The US Coast Guard has said if local authorities cannot agree on a docking plan, the matter will go to the federal government for decision.

Mr DeSantis said he had been in contact with the White House about ferrying medical supplies to the ships.

"Just to drop people off at the place where we're having the highest number of cases right now just doesn't make a whole lot of sense," Mr DeSantis told a news conference.

However, Mr Trump said at the White House's daily coronavirus briefing that he would ask Mr DeSantis to allow the ships to dock in Florida.
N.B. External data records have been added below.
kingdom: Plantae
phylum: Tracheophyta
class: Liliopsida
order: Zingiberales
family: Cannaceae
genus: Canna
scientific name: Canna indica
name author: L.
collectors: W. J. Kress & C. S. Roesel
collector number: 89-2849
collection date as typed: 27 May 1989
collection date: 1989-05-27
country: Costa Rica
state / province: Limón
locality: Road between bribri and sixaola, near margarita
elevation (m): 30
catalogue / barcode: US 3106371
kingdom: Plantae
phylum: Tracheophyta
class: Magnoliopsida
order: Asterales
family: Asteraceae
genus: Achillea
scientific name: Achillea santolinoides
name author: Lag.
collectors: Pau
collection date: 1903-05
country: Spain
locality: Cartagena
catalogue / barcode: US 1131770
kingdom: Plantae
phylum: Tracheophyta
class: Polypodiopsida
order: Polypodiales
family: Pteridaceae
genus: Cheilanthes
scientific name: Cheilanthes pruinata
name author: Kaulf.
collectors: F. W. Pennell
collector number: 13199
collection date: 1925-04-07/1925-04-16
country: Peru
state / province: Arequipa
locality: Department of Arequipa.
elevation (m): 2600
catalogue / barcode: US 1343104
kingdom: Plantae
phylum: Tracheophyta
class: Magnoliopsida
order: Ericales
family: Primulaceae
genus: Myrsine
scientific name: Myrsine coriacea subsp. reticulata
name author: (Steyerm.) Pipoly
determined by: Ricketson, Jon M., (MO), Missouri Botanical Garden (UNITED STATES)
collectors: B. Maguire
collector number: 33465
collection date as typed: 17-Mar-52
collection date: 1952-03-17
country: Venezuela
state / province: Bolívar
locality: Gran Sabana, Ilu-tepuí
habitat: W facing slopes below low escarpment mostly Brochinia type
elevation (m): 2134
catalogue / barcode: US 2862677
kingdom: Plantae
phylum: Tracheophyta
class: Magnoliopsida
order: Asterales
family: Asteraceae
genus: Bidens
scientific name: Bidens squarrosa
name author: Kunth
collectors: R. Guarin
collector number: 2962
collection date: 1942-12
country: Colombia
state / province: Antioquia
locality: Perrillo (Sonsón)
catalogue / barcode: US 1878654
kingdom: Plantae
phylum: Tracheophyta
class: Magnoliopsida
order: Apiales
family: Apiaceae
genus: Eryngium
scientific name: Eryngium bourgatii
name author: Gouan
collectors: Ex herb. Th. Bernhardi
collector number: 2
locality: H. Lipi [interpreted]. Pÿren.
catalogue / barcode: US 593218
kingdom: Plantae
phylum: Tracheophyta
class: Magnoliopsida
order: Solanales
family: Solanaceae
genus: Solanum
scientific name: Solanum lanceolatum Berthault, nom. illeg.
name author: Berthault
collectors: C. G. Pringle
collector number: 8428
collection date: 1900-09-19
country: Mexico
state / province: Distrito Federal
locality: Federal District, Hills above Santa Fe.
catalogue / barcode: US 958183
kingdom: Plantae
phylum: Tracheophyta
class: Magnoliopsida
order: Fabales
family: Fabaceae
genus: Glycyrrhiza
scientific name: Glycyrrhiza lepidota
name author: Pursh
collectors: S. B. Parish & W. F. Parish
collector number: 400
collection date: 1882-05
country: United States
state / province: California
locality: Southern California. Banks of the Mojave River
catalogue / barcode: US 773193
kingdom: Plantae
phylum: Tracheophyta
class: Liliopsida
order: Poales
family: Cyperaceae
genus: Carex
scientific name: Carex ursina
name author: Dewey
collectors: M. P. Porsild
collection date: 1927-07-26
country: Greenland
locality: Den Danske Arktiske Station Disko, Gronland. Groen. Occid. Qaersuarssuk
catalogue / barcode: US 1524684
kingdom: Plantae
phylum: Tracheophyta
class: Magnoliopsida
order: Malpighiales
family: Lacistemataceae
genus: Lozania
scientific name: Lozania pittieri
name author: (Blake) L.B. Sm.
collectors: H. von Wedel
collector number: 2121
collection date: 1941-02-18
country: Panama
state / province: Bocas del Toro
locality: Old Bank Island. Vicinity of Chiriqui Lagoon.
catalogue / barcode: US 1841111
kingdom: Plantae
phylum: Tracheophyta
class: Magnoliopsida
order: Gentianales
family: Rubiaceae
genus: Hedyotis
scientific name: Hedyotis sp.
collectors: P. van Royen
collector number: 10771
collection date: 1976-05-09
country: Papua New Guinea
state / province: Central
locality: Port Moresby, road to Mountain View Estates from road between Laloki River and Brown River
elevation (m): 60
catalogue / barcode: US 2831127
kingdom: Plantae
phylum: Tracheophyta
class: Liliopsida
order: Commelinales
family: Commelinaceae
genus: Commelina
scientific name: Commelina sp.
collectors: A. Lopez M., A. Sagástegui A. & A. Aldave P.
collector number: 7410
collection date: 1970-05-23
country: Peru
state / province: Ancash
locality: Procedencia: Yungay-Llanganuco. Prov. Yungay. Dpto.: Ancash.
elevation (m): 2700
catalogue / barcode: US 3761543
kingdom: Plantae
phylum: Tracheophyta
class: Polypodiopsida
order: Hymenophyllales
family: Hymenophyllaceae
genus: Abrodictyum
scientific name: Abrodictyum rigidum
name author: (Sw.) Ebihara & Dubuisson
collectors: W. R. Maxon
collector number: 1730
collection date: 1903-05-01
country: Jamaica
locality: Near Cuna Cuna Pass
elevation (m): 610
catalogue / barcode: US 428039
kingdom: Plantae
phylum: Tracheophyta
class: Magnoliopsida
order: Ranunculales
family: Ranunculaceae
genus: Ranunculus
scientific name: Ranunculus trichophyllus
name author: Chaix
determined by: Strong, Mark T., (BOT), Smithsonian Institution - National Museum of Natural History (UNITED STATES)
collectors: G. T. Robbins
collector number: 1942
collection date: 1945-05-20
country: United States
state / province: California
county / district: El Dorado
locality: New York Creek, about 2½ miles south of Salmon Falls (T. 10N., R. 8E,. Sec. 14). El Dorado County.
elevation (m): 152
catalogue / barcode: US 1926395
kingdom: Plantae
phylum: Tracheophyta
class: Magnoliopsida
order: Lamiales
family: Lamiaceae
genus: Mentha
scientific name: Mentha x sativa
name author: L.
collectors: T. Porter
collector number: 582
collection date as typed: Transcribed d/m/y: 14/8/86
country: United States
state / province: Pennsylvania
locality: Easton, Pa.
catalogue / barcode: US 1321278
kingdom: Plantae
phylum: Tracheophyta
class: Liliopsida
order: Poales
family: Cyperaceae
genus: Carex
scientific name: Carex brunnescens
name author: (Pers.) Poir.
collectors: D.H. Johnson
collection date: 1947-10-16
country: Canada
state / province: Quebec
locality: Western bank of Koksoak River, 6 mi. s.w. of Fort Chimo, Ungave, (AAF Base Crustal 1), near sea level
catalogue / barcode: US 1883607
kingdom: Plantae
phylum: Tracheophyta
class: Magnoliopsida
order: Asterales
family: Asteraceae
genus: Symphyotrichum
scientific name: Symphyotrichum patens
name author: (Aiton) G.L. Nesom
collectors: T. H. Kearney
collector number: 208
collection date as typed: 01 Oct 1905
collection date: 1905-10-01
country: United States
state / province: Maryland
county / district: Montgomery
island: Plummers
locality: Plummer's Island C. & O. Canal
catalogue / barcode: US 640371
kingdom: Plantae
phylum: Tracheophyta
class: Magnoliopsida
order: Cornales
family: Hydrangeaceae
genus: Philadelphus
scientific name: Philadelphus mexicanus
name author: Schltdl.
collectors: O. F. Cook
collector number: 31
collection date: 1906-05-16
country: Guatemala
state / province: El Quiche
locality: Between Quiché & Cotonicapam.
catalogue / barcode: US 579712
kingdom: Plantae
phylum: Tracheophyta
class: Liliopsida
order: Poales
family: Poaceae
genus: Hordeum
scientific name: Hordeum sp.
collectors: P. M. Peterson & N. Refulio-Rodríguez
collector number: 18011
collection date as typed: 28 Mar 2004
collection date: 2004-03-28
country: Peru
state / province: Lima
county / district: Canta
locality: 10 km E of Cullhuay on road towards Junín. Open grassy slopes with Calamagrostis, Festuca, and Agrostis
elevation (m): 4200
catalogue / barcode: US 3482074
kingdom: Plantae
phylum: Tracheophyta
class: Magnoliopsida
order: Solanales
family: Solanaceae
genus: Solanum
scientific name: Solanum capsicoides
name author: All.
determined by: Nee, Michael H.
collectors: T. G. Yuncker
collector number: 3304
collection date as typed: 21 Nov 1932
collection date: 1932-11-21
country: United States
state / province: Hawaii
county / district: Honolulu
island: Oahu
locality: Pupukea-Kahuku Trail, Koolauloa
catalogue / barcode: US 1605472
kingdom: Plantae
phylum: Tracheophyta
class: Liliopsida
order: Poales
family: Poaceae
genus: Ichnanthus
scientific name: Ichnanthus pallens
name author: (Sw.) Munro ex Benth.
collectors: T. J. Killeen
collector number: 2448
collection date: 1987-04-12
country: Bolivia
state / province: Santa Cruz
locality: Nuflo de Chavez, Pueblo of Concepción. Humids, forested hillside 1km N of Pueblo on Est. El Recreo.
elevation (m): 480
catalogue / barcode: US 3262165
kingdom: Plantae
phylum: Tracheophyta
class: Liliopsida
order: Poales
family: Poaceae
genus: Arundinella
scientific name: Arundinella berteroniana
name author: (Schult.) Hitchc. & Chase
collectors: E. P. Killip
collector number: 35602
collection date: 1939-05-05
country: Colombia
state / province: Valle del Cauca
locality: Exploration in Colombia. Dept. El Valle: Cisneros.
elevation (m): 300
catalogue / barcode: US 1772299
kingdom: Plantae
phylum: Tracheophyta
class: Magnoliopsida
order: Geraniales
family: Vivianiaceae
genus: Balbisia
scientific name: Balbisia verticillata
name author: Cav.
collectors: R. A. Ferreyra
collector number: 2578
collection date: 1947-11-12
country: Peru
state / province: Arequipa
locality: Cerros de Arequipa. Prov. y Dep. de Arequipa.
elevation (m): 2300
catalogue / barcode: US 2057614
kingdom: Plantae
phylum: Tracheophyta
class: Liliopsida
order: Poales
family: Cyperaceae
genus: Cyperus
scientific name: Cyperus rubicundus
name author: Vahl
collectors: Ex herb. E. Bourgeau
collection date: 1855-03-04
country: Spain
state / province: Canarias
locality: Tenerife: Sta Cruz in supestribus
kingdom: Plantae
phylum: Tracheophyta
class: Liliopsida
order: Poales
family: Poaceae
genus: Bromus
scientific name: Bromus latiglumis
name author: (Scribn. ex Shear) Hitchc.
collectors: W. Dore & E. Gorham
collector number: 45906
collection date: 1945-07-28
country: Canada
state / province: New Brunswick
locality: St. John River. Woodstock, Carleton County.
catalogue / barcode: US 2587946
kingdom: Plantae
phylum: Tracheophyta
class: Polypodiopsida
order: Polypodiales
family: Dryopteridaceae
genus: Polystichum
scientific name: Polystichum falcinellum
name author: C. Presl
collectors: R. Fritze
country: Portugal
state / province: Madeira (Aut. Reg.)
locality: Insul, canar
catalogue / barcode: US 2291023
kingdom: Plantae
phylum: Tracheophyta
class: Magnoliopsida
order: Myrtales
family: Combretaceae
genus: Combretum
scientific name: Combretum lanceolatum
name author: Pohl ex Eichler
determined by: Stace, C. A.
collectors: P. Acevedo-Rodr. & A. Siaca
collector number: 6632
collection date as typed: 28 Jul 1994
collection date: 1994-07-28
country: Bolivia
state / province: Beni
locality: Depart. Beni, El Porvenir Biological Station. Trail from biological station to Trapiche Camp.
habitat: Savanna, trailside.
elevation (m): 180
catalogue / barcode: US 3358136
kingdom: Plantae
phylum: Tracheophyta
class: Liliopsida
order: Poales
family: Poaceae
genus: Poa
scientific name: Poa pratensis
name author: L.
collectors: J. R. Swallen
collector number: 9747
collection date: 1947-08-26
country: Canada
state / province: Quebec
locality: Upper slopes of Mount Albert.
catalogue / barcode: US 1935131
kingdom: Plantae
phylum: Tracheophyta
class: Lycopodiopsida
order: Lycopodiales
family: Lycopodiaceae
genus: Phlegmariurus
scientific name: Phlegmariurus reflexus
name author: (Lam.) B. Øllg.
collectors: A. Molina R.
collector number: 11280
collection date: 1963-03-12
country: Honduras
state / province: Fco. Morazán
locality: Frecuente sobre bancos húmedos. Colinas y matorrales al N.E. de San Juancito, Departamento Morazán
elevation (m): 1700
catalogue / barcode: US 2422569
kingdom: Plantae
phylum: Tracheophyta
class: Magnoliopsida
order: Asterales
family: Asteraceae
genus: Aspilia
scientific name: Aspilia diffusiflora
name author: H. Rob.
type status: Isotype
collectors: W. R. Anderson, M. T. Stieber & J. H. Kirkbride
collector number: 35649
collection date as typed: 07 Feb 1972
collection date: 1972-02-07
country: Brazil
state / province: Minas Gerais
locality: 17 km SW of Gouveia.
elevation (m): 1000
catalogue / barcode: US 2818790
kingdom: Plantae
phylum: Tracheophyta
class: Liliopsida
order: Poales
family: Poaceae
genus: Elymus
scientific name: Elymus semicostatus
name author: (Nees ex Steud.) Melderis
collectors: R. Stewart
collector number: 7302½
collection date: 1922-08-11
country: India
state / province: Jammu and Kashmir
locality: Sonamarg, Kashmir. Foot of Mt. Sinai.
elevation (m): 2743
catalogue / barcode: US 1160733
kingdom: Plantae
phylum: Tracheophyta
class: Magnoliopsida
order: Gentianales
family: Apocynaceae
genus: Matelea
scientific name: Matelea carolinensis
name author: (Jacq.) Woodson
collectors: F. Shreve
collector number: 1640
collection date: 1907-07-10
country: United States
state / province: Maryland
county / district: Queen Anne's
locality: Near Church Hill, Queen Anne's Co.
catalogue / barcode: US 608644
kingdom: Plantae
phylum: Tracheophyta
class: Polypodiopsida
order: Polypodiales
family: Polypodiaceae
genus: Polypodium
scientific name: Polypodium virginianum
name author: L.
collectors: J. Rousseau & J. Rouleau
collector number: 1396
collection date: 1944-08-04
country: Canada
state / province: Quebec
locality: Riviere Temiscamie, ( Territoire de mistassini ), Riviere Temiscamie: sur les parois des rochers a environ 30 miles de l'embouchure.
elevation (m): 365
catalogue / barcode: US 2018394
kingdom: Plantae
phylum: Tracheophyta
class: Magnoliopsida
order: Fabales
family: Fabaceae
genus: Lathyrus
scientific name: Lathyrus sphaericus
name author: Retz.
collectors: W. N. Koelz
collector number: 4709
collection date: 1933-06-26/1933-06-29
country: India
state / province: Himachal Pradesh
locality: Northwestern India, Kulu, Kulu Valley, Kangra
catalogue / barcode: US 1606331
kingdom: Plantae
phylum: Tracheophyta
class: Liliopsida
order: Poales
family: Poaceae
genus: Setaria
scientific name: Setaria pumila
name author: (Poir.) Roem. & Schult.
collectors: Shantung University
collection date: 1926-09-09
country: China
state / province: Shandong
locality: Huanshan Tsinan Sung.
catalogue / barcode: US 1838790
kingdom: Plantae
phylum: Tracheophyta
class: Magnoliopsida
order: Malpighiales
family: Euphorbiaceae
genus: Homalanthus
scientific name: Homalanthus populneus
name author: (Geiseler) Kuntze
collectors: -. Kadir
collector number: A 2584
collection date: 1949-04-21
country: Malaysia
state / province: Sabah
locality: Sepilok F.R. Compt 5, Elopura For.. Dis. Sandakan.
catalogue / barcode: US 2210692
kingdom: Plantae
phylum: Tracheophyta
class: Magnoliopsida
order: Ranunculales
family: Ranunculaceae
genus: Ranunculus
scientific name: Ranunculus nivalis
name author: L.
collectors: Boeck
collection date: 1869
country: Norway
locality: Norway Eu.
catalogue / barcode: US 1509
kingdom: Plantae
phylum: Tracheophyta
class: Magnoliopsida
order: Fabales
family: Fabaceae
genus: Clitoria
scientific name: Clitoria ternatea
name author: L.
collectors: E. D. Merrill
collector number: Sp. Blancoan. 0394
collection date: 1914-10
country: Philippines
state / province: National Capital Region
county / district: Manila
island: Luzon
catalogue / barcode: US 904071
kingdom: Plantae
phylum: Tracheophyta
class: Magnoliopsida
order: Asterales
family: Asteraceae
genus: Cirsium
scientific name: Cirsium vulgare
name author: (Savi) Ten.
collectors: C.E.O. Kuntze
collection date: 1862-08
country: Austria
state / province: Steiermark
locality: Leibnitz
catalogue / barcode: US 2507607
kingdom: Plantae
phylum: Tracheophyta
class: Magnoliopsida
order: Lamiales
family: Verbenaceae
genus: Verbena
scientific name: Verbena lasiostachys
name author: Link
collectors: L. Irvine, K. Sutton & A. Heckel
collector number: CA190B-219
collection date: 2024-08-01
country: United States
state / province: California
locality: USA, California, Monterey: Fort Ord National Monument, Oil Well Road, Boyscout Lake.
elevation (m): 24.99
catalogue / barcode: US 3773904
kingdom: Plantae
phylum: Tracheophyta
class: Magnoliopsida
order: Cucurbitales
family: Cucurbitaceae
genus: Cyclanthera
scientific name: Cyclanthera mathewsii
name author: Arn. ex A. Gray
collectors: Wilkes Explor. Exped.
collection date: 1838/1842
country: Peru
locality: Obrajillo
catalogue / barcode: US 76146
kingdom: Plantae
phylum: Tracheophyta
"They're dying on the ship," Mr Trump said. "I'm going to do what's right. Not only for us, but for humanity."

Holland America said 73 guests and 116 crew members on the Zaandam had reported influenza-like illness symptoms.

The Zaandam originally departed from Buenos Aires on March 7 - a day before the US State Department advised against cruise travel and before any substantial restrictions were in place in Florida.

The ship had been scheduled to stop in San Antonio, Chile, then complete another 20-day cruise to arrive in Fort Lauderdale, Florida, on April 7.

But since March 15, the Zaandam has assumed pariah-like status, having been denied entry at a succession of ports.

Zaandam passengers said they were asked to keep their rooms dark and leave their curtains closed as they passed through the Panama Canal.

Holland America said that, after being denied entry to a number of ports, the Zaandam was forced to rendezvous with its sister ship and the Rotterdam took on nearly 1,400 people who appeared healthy. This left 450 guests and 602 crew members on the Zaandam.

The company said the two ships would remain together for the rest of the journey, and guests on both vessels would remain in their rooms until disembarkation.

A Foreign Office spokesman said: "We are supporting the family of a British man who has died on board the Zaandam and are in touch with cruise ship operator. Our thoughts are with his family at this difficult time.

"We are doing all we can to help British people on board the Zaandam cruise ship.

"Our staff are in close contact with the cruise operator and the authorities in the region to ensure British people can get home safely."